◆ **EXERCISE DATA**

###

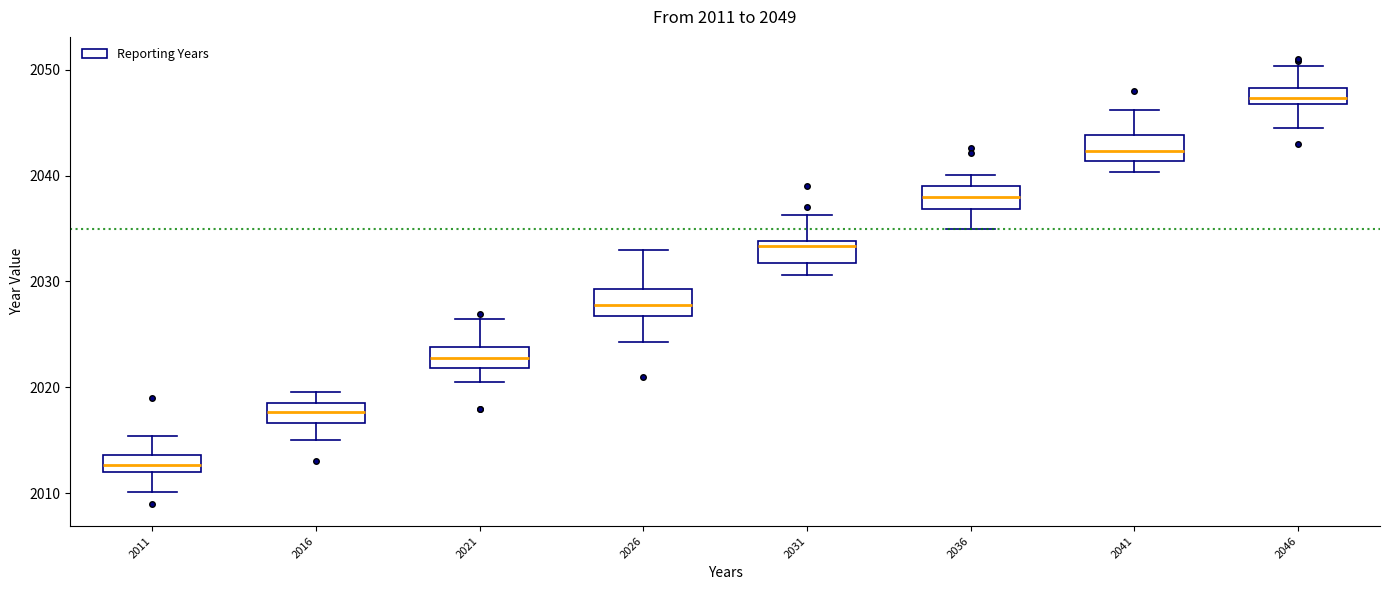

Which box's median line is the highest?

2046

###

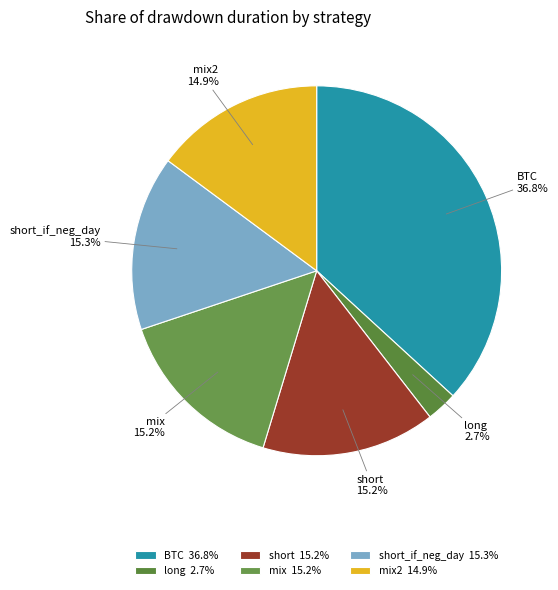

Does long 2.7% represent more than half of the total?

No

###

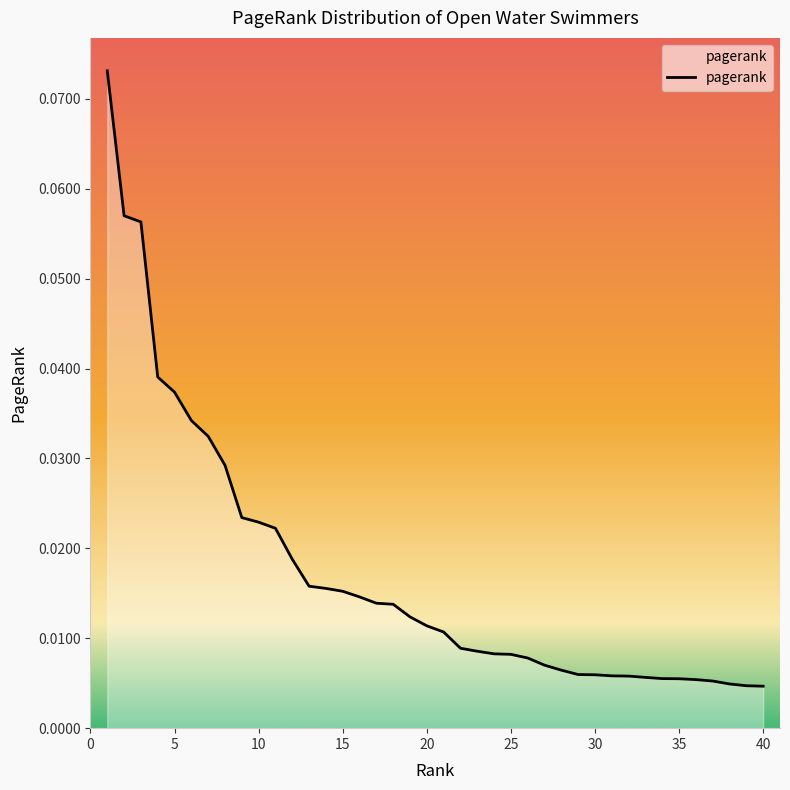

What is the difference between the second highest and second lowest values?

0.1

###

◆ **WHAT THE TASK ASKS**
Extract every line above that contains the word "highest", treating uppercase and lowercase letters as distinct.

◆ **ANSWER BOX**
Which box's median line is the highest?
What is the difference between the second highest and second lowest values?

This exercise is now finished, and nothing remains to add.